Por todo o exposto, entendo inexistentes elementos ou indícios de falhas graves, de modo que a desaprovação da contabilidade se mostraria excessivamente gravosa no caso concreto. A apontada irregularidade consubstancia falha formal, indicativa apenas de anotação de ressalvas no julgamento das contas. Nessa linha, indico o julgamento do processo n. 0603030-34.2022.6.21.0000, de relatoria do Des.
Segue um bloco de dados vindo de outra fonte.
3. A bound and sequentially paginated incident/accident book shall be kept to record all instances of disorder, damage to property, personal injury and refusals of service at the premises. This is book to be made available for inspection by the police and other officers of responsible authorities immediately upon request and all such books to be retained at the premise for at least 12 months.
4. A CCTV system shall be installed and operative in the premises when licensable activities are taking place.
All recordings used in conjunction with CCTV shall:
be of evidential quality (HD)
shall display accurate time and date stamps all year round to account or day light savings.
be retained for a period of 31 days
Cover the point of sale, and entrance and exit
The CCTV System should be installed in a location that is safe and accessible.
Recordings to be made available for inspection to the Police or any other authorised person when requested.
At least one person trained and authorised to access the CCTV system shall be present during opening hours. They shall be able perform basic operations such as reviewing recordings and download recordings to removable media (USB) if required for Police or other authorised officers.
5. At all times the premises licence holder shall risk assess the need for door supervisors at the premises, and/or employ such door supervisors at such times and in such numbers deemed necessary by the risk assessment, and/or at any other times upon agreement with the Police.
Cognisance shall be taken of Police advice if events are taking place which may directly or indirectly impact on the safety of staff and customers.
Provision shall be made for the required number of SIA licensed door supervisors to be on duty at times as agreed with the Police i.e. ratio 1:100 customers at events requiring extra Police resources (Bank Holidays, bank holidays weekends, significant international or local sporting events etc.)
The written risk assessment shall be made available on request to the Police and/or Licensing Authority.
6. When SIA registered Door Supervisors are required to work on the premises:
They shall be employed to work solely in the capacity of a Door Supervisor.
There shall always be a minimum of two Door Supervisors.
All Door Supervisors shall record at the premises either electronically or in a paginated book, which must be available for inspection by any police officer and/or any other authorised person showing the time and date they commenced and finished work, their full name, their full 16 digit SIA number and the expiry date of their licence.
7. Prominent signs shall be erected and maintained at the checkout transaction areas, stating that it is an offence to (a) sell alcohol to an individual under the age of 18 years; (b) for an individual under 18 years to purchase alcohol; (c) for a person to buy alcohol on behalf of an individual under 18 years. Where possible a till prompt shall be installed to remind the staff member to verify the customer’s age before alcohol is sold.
Voltaire de Lima Moraes, publicado no DJE em 10.7.2023:

PRESTAÇÃO DE CONTAS. ELEIÇÕES 2022. CANDIDATO NÃO ELEITO. DEPUTADO ESTADUAL. CONTRATAÇÃO DE PESSOAL. PANFLETAGEM. EQUIPE DE MOBILIZAÇÃO DE RUA. RECURSOS DO FUNDO ESPECIAL DE FINANCIAMENTO DE CAMPANHA (FEFC) E DO FUNDO PARTIDÁRIO (FP). FALTA DE DETALHAMENTO. INOBSERVÂNCIA DO ART. 35, § 12, DA RESOLUÇÃO TSE N. 23.607/19. FALHA FORMAL. NÃO PREJUDICADA A FISCALIZAÇÃO DA JUSTIÇA ELEITORAL. PAGAMENTO DE GASTOS COM COMBUSTÍVEIS COM VERBA DO FUNDO PARTIDÁRIO. AUSENTE INSTRUMENTO DE CESSÃO DE VEÍCULO. IRREGULARIDADE CARACTERIZADA. DETERMINAÇÃO DE RECOLHIMENTO DE VALORES AO TESOURO NACIONAL. APROVAÇÃO COM RESSALVAS.

(...)

2. Inconsistências na contratação de pessoal (panfletagem e coordenação de equipe de mobilização de rua) custeada com recursos do Fundo Especial de Financiamento de Campanha – FEFC e do Fundo Partidário, em razão do oferecimento de documentação que não indica a integralidade dos elementos mencionados no § 12 do art. 35 da Resolução TSE n. 23.607/19. Ausência de referência ao local de trabalho e juntada de contratos sem assinatura ou ilegíveis. Entretanto, é possível presumir que cada contratado exerceu as atividades no município de residência, o que, somado à diversidade de funções indicada nas pactuações, justifica as diferenças entre preços contratados, todos dentro da normalidade para a remuneração das atividades de militância e mobilização de rua. As diferentes atividades executadas também justificam remuneração em valores diversos repassados aos prestadores de serviço. Supridas as falhas relativas aos contratos sem assinatura ou ilegíveis com a apresentação das avenças de prestação de serviços, admitidas como provas no processo em prestígio da boa–fé, por não haver elemento que indique que sua confecção ocorreu em momento posterior à indicação das irregularidades no exame das contas. A ausência de indicação de todos os elementos necessários nos contratos configura impropriedade, mas não obstou a fiscalização da Justiça Eleitoral. Falha meramente formal. Afastada a necessidade de recolhimento de valores ao erário. Nesse sentido, precedente deste Tribunal.

(...)

(PRESTAÇÃO DE CONTAS ELEITORAIS nº 060303034, Acórdão, Relator(a) Des. Voltaire De Lima Moraes, Publicação: DJE - Diário de Justiça Eletrônico, Tomo 123, Data 10/07/2023)

 

Diante do exposto, VOTO pela aprovação com ressalvas das contas de VIVIANE DOS SANTOS PEREIRA.